In the lead-up to the rally, many bosses tried to intimidate workers into not attending. In some cases, this made workers more determined to strike for the day. In other cases, the intimidation meant that only a delegation attended the rally instead of the whole work force.

Seventy workers at Meritor Heavy Vehicle Systems Australia in Sunshine had an injunction taken out against them by their boss to stop them from attending the rally. Thirty construction workers at Austral Bricks in Craigieburn voted reluctantly to work as usual instead of attending the rally after they were told that the company planned to bring in the ABCC.

Despite the intimidation from employers and the ABCC, and despite the fact that the rally had been called by the building industry group of unions without the support of the ACTU or even the support of all Victorian unions, the attendance of at least 20,000 workers was a major success.

The hypocrisy of employers and government is revealed when you compare the threats against workers for attending the September 26 rally with the support employers gave to Tasmanian timber workers striking to attend a rally in support of the Gunns pulp mill. In that instance, the federal government didn't criticise the timber bosses for paying timber workers strike pay to attend. The government clearly applies the law differently for different groups of workers.

Debate

There is no doubt that if all of the Victorian unions had supported the protest, the rally would have been double or triple the size. Several workers at the rally told Green Left Weekly that their whole workplace would have walked out to attend the rally if their union had endorsed the protest.

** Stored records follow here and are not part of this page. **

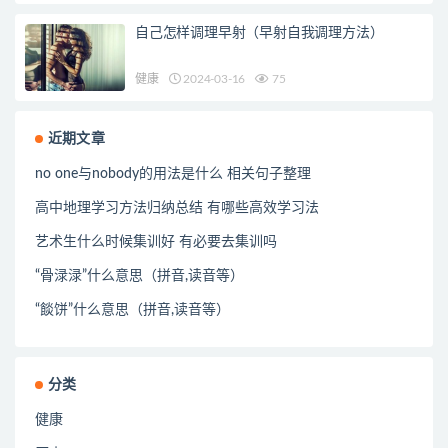
自己怎样调理早射（早射自我调理方法）
健康
2024-03-16
75
近期文章
no one与nobody的用法是什么 相关句子整理
高中地理学习方法归纳总结 有哪些高效学习法
艺术生什么时候集训好 有必要去集训吗
“骨渌渌”什么意思（拼音,读音等）
“餤饼”什么意思（拼音,读音等）
分类
健康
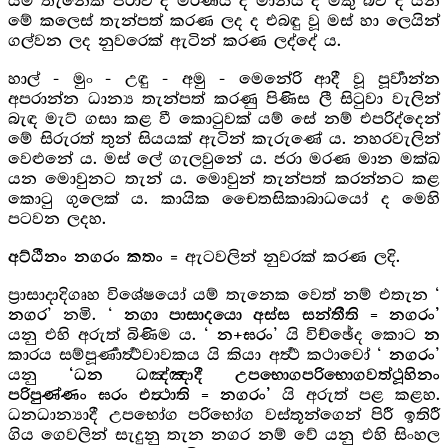
යම් තැනෙක ජරාව ද මරණය ද මානය ද මකු බව ද යන
මේ කලෙස් තැන්පත් කරණ ලද ද එබඳු වූ මස් හා ලෙයින්
ගල්වන ලද නුවරෙක් ඇටින් කරණ ලද්දේ ය.
හාල් - මුං - උඳු - අමු - මෙනේරි ආදී වූ පූර්‍වාන්න
අපරාන්න ධාන්‍ය තැන්පත් කරණු පිණිස ලී සිටුවා වැලින්
බැඳ මැට් ගසා කළ වී කොටුවක් යම් සේ නම් එපරිද්දෙන්
මේ සිරුරත් තුන් සියයක් ඇටින් කැරුණේ ය. නහරවැලින්
වෙළුනේ ය. මස් ලේ ගැලවුනේ ය. ජරා මරණ මාන මක්ඛ
යන මොවුනට තැන් ය. මොවුන් තැන්පත් කරන්නට කළ
කොටු ගුලෙක් ය. කායික චෛතසිකාබාධයෝ ද මෙහි
පටවන ලදහ.
= ඇටවලින් නුවරක් කරණ ලදි.
අට්ඨීනං නගරං කතං
ප්‍රාසාදාදිගෘහ විශේෂයෝ යම් තැනෙක වෙත් නම් එතැන ‘
’ නමි. ‘
නගර
නගා පාසාදයො අස්ස සන්තීති = නගරං’
යනු එහි අරුත් බිණිම ය. ‘
’ යි විච්ඡේද කොට
න+ඝරං
න
කාරය සම්පූර්‍ණාර්‍ත්‍ථවාවකය යි කියා අර්‍ත්‍ථ කථාවෝ ‘
’
නගරං
යනු
‘ධන ධඤ්ඤාදී උපභොගපරිභොගවත්ථූහිනං
යි අරුත් පළ කළහ.
පරිපුණ්ණං ඝරං එත්‍ථාති = නගරං’
ධනධාන්‍යාදී උපභෝග පරිභෝග වස්තූන්ගෙන් පිරී ඉතිරී
ගිය ගෙවලින් සැදුනු තැන නගර නම් වේ යනු එහි සිංහල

The union movement has been split on the question of whether or not there should be a mass protest against Work Choices this year. The majority of the ACTU and a large number of unions in Victoria are opposed to a mass protest in the election year because they regard it as a distraction that will take resources away from the ALP's marginal seats campaign.

The building industry unions have a different view, believing that a mass protest not only puts pressure on the government and the employers, but also on the Labor Party. They know that the ALP never committed to abolishing AWAs or ripping up Work Choices — even making Work Choices a central issue in the election campaign — until the union movement organised the big nationwide protests against Work Choices.

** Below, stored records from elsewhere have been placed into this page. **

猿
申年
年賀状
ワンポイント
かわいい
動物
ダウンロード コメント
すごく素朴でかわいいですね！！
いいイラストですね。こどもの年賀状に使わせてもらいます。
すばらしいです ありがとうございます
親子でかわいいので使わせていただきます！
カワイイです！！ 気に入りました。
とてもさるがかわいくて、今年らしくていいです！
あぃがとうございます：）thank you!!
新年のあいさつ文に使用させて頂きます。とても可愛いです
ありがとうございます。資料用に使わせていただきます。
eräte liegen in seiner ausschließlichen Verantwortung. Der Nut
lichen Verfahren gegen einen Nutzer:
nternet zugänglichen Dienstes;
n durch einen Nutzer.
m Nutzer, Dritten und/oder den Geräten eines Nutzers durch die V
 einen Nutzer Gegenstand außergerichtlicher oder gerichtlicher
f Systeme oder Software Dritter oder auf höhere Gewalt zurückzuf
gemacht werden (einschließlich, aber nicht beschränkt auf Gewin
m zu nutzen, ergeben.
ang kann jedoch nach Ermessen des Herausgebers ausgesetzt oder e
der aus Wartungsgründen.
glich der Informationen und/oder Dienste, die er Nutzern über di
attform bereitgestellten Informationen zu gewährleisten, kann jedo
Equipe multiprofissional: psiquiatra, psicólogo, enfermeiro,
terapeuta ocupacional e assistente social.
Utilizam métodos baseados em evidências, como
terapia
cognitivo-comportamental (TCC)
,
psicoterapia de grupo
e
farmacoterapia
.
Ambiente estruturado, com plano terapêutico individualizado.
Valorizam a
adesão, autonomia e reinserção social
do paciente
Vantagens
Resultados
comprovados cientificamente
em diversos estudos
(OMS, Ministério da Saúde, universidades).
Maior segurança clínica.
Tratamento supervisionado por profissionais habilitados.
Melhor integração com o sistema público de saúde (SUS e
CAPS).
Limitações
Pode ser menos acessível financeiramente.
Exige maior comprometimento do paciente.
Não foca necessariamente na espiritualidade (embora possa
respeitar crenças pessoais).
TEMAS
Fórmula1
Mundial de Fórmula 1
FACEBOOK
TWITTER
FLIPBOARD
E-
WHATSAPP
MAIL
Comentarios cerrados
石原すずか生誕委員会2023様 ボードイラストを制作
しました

A major impetus for the rally was the ALP's decision to keep the ABCC until 2010. However, there was no criticism of Labor from the platform at the rally.

Boyd had argued in support of calling the rally at the building industry delegates' meeting in August, saying that unions shouldn't rely on political parties to speak on behalf of the union movement and that if the union movement accepted that it shouldn't mobilise in an election year, then it would have lost its independent voice.

The more than 10,000 workers from outside the building industry who joined the building workers give an indication that many workers wanted another rally, even if their unions didn't support it.

The mood of most building workers at the rally was different to previous union protests when there has been an expectation that the Labor Party would abolish the ABCC and abolish Work Choices. Many building workers at the rally told GLW that "we have to get rid of Howard, but we'll still have to fight if Rudd gets elected".